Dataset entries
::::

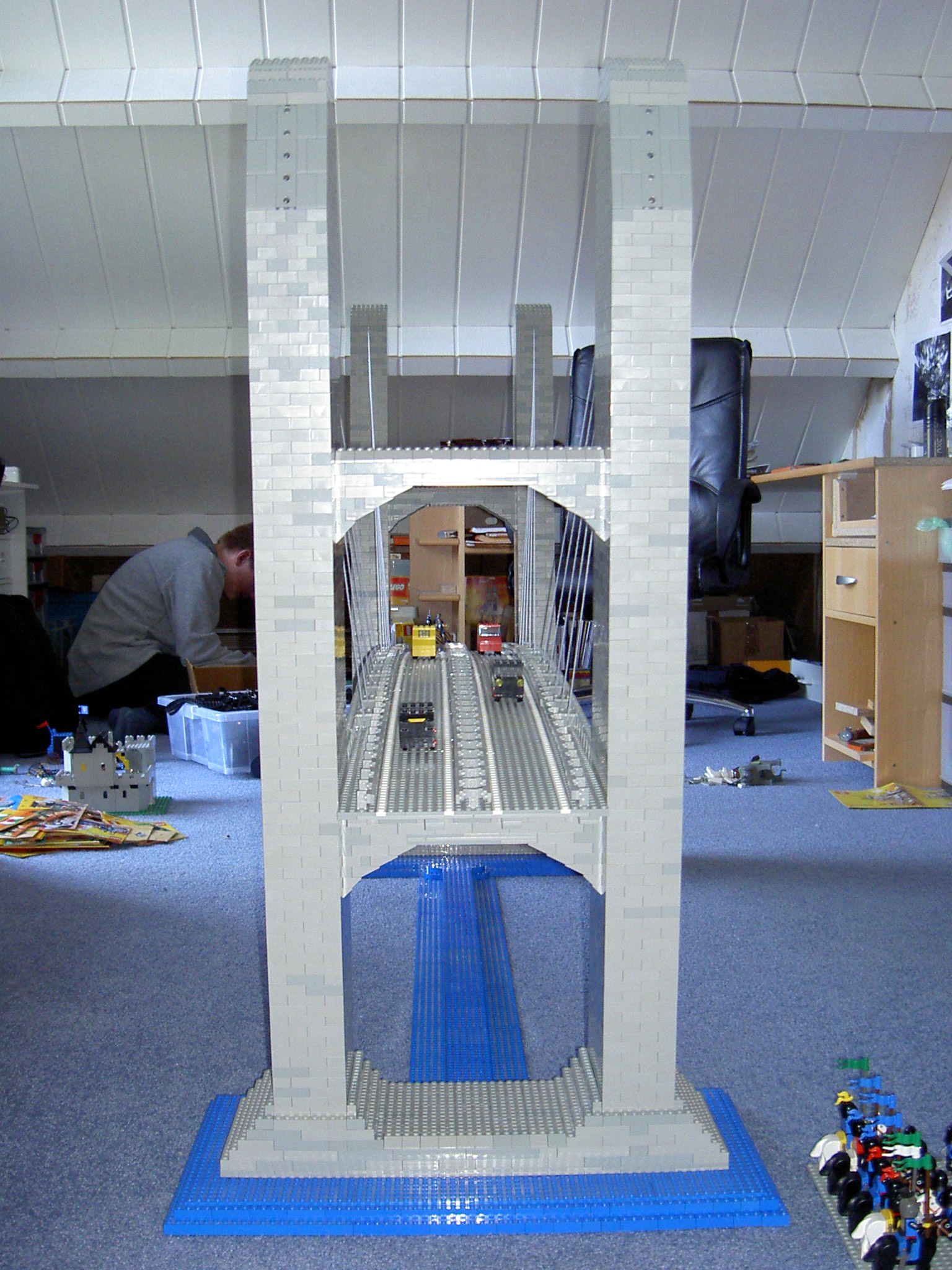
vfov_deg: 47.9
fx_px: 1430
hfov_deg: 36.8
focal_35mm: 39
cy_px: 635
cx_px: 476
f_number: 2.8
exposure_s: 1/59.5
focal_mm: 8
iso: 100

::::

**Directions for this task:**
Each entry above needs to be restated without a single word changed; skip the images.

**Solution below:**
vfov_deg: 47.9
fx_px: 1430
hfov_deg: 36.8
focal_35mm: 39
cy_px: 635
cx_px: 476
f_number: 2.8
exposure_s: 1/59.5
focal_mm: 8
iso: 100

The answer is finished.